[<prev] [next>] [thread-next>] [day] [month] [year] [list]
Message-ID: <BANLkTikNWgzKefWxp6UUqQ-XdBvgG+QSNQ@mail.gmail.com>
Date: Fri, 22 Apr 2011 10:47:40 +0200
From: Stephane Eranian <eranian@...gle.com>
To: Ingo Molnar <mingo@...e.hu>
Cc: Arnaldo Carvalho de Melo <acme@...radead.org>,
linux-kernel@...r.kernel.org, Andi Kleen <ak@...ux.intel.com>,
Peter Zijlstra <peterz@...radead.org>,
Lin Ming <ming.m.lin@...el.com>,
Arnaldo Carvalho de Melo <acme@...hat.com>,
Thomas Gleixner <tglx@...utronix.de>,
Peter Zijlstra <a.p.zijlstra@...llo.nl>, eranian@...il.com,
Arun Sharma <asharma@...com>
Subject: Re: [PATCH 1/1] perf tools: Add missing user space support for config1/config2
On Fri, Apr 22, 2011 at 10:06 AM, Ingo Molnar <mingo@...e.hu> wrote:
>
> * Ingo Molnar <mingo@...e.hu> wrote:
>
>> This needs to be a *lot* more user friendly.
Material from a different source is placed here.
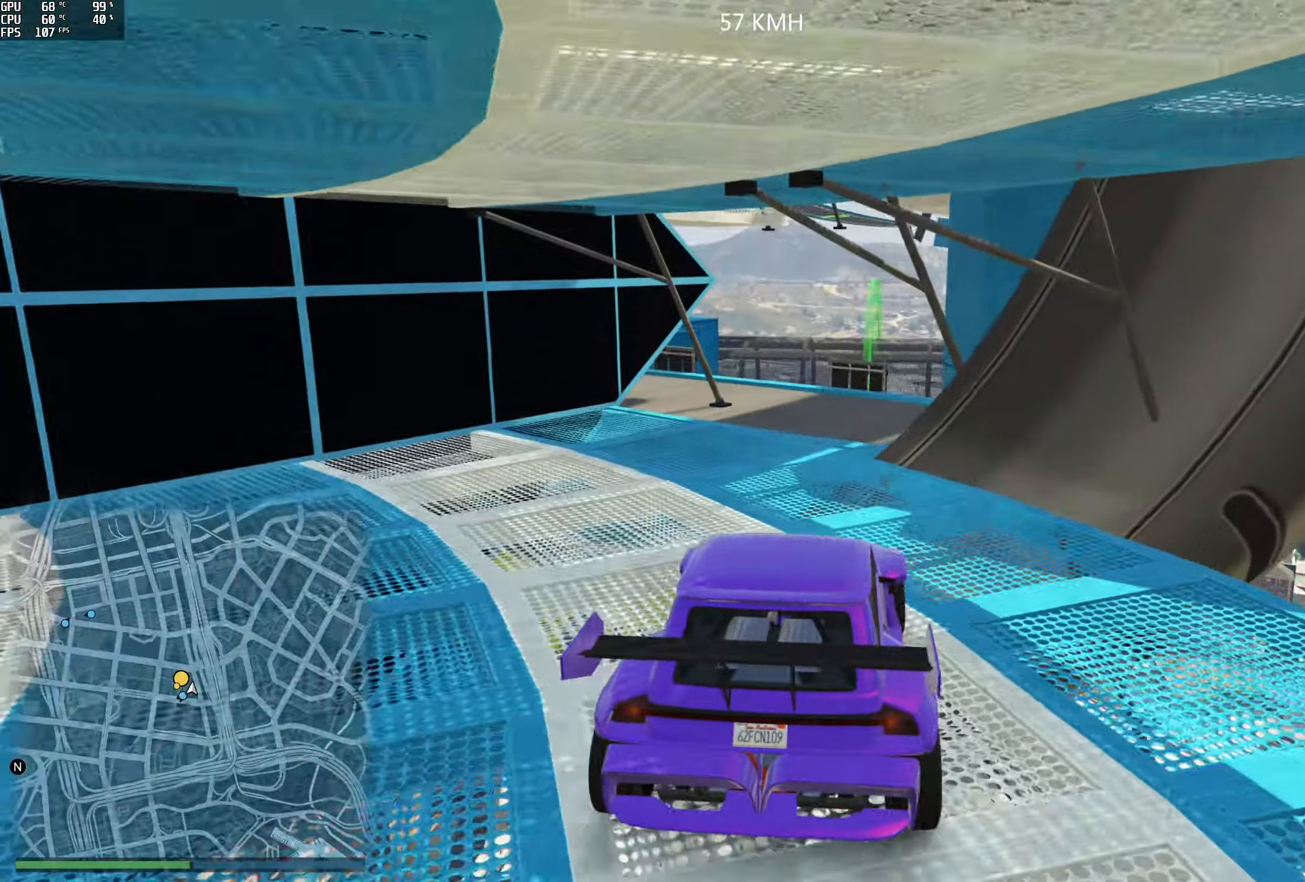
{"buttons": ["L2"], "left_stick": "center", "right_stick": "down", "events": [[266, "left_stick", "right"], [316, "L2", "down"], [400, "left_stick", "center"]]}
Users do not want to type in
>> stupid hexa magic numbers to get profiling. We have moved beyond the oprofile
>> era really.
>>
>> Unless there's proper generalized and human usable support i'm leaning
>> towards turning off the offcore user-space accessible raw bits for now, and
>> use them only kernel-internally, for the cache events.
>
Generic cache events are a myth. They are not usable. I keep getting questions
from users because nobody knows what they are actually counting, thus nobody
knows how to interpret the counts. You cannot really hide the micro-architecture
if you want to make any sensible measurements.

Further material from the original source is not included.